Türk Haber-Sen, Türk Telekom'un özelleştirilmesi hakkındaki Bakanlar Kurulu kararının yürütmesinin durdurulması ve iptali için de Danıştay'da dava açtı
Türk Haber-Sen, Türk Telekom'un özelleştirilmesi hakkındaki Bakanlar Kurulu kararının yürütmesinin durdurulması ve iptali için de Danıştay'da dava açtı. Danıştay'a dava açılması öncesinde bir açıklama yapan Türk Haber-Sen Genel Başkanı İsmail Karadavut, peşkeşi durdurmak amacıyla yeni bir adım daha attıklarını söyledi.
Karadavut'un açıklaması şöyle:
Çok değerli kamu çalışanları,
Sayın basın mensupları,
Türk Telekom'un Özelleştirilmesinin, yani yabancılaştırılmasının, yani peşkeş çekilmesinin Bakanlar Kurulu tarafından onaylanmasının, iptalini ve yürütmeyi durdurmak amacıyla bugün bir kez daha Danıştay'a gelmiş bulunmaktayız.
Daha önce Ankara 6'ncı İdari mahkemeye ve Rekabet Kurumu'nun kararının iptali içinde Danıştay'a dava açmıştık.
Türk Haber Sen olarak, bu şaibeli ihalenin yüce adaletten döneceği inancı içerisindeyiz.
Çünkü, 22 milyon sabit telefon, 19 milyon aktif sabit telefon, 734 bin ADSL, 75 bin ankesörlü telefon, 200 bin ATM, 87 bin kilometre fiber optik kablo hattı bulunan dünyanın 13. büyük şebekesine sahip, 4 milyar doların üzerinde menkul ve gayrimenkulu bulunan, yıllık net karı 3 milyar doları aşan bir kurumun, iki yıllık karı karşılığında satılması, söz konusudur.
Türk Telekom'un bankalara kısa vadeli hiçbir borcu yoktur. Uzun vadeli borcu 30 milyon dolardır. Türk Telekom'un pasif kaynaklarının değeri 12.5 milyar dolardır. Öz kaynaklarının değeri ise 9.3 milyar dolardır. Bu bedelin içinde imtiyaz yoktur, Pazar payı yoktur. Sahip olduğu iletişim ağı yoktur.
Değerli basın mensupları,
İhale şaibelidir. Çünkü,hazırladığımız 10 sayfalık dava dilekçesinde bunun şaibeli ve anayasaya, kanunlara aykırı olduğunun belgeleri mevcuttur.
Daha önce dört kez işletme hakkının istenildiği halde Türk Telekom'a verilmeyen, 3.nesil olarak adlandırdığımız, frekans bandı ihalenin yapılacağı günün akşamı imtiyazı bedelsiz olarak devredilmiştir. Böylece Türk Telekom'un değeri artmış ve alan şirket haksız kazanç elde etmiştir.Diğer şirketlerin bundan haberi olmamıştır.
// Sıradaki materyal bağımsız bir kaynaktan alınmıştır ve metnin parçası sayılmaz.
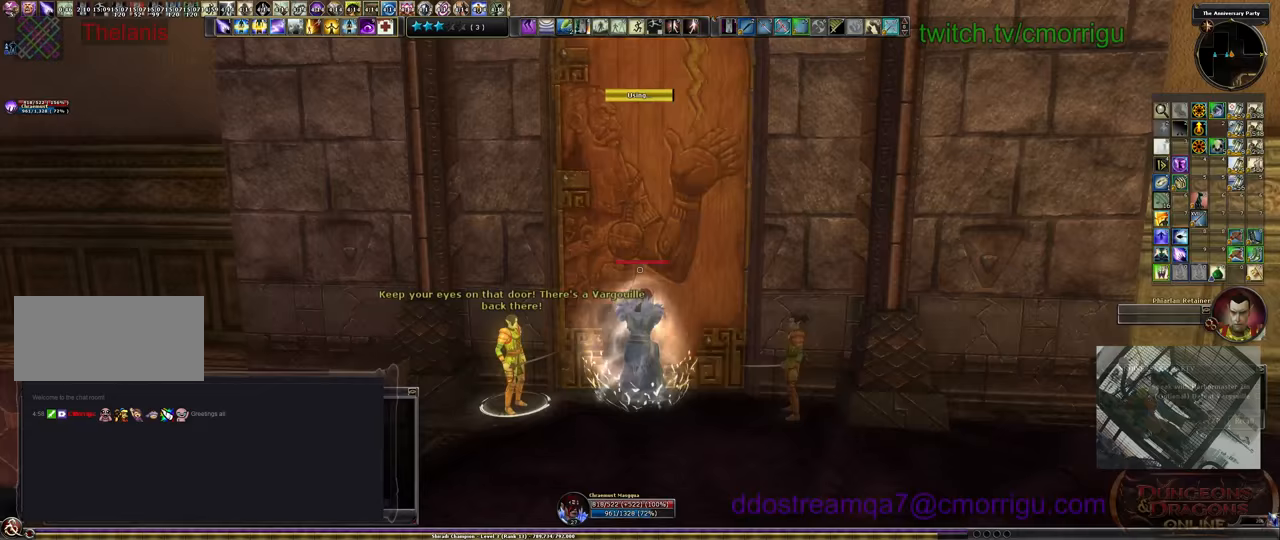
{"keys": ["w"], "events": [[100, "w", "down"]]}
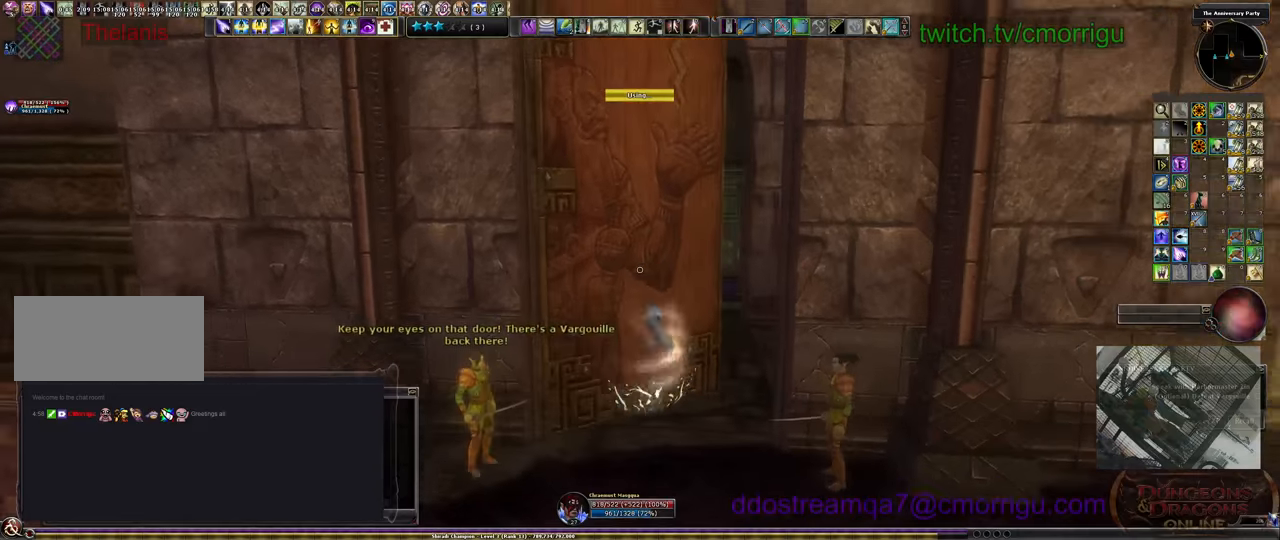
{"keys": ["w"], "events": []}
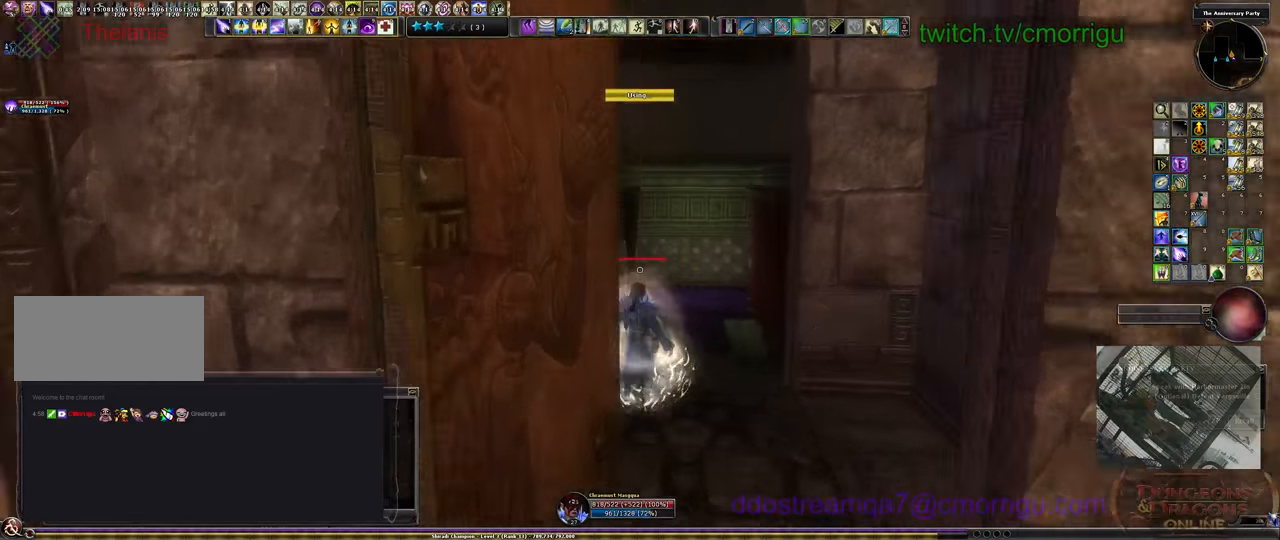
{"keys": ["w"], "events": []}
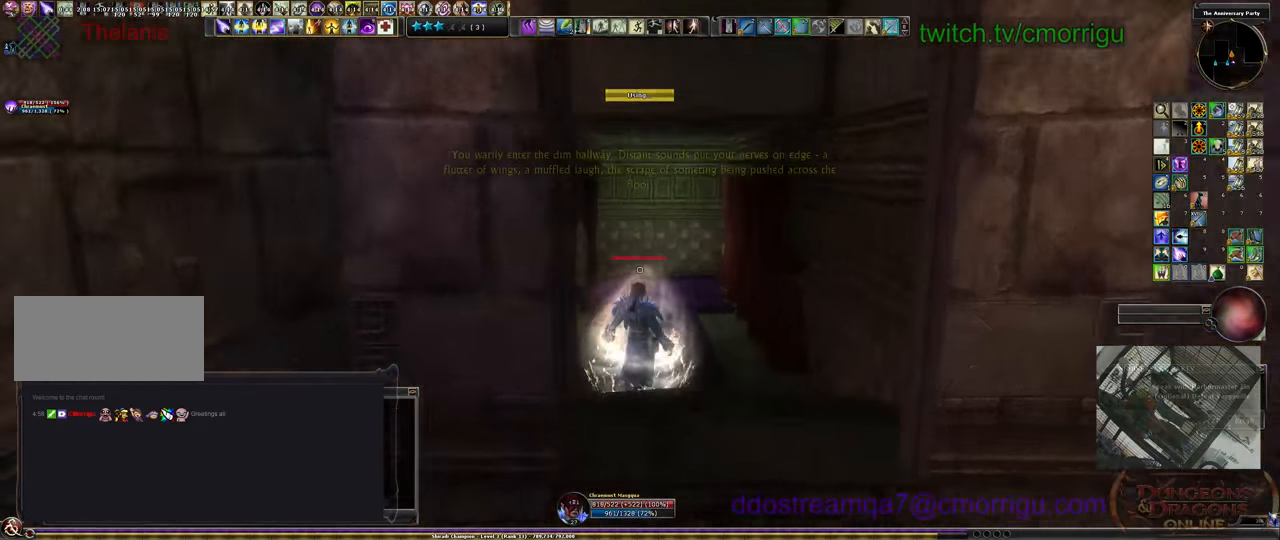
{"keys": ["w"], "events": []}
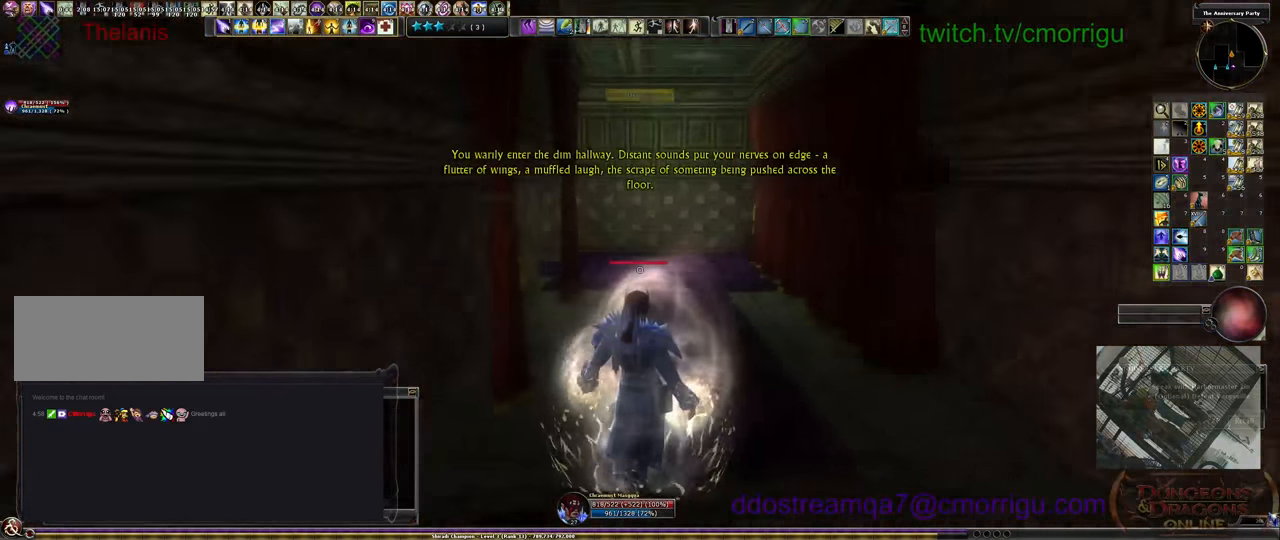
{"keys": ["w"], "events": []}
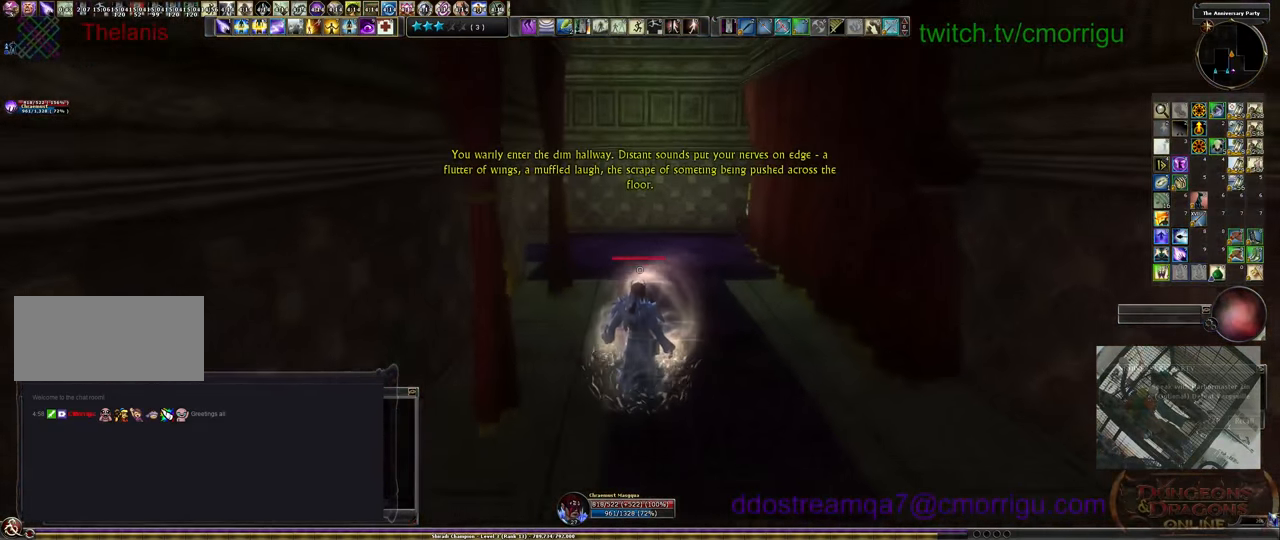
{"keys": ["w"], "events": []}
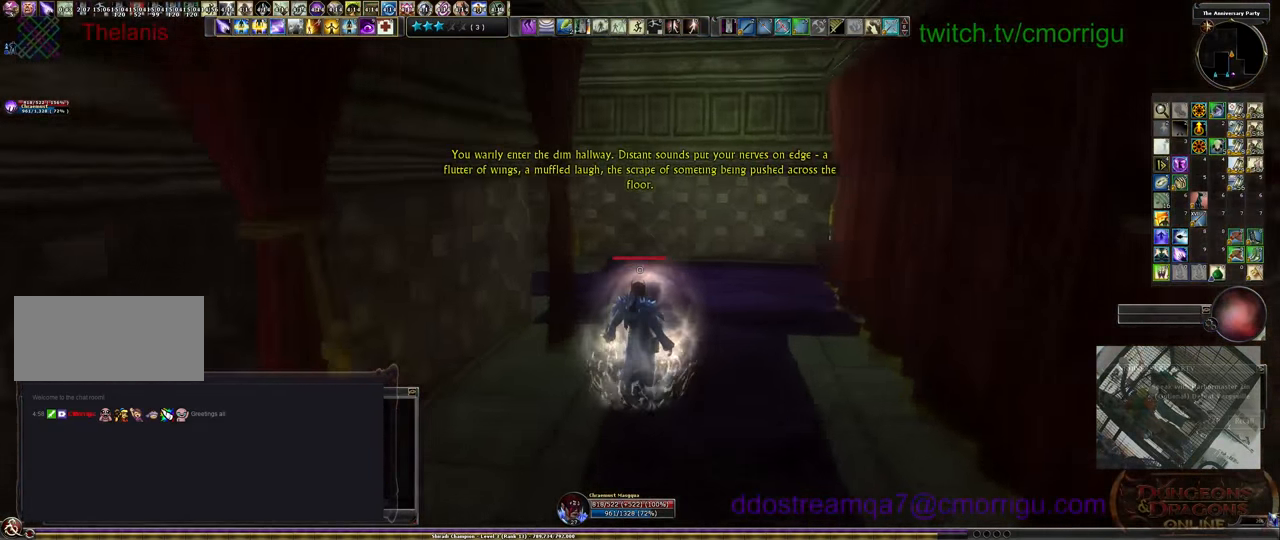
{"keys": ["w"], "events": []}
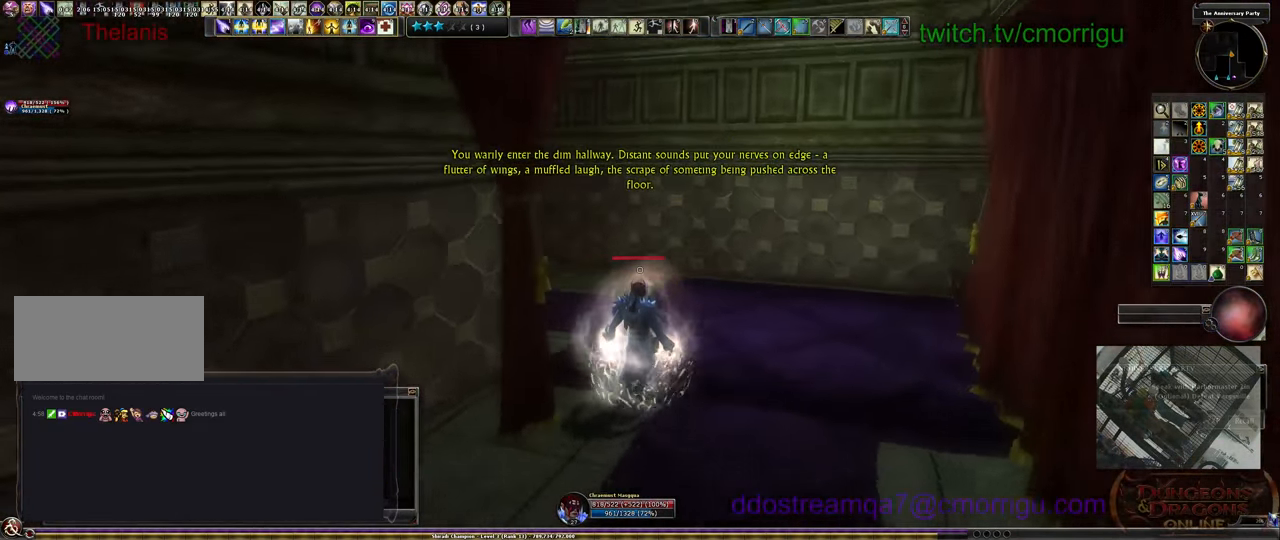
{"keys": ["w"], "events": []}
Türk Telekom kamu hizmeti yaptığı için, en küçük yerleşim birimlerine kadar bu hizmeti götürmekle yükümlüydü. Ancak, 5369 Sayılı Evrensel Hizmetin Sağlanması ile ilgili kanun uyarınca, bu hizmetleri, yine devlet verecektir. Bu kanunu ihaleden 6 gün önce çıkardıkları için kapalı teklifler bu kanundan önce verildiğinden Türk Telekomun değeri yükselmiştir Bu da rekabet hakkını delici işlem olarak, ihaleyi sakatlamıştır.
Ayrıca, 81 il için bedelsiz tahsis edilmiş olan 2 milyar doların üzerinde değeri olan telefon numaralarının kullanım bedellerinin Türk Telekom'a aktarılması ve bunların değer tespitinde nazarı itibara alınmaması, değer tespitinin de yasaya aykırı olarak yapıldığının açık göstergesidir.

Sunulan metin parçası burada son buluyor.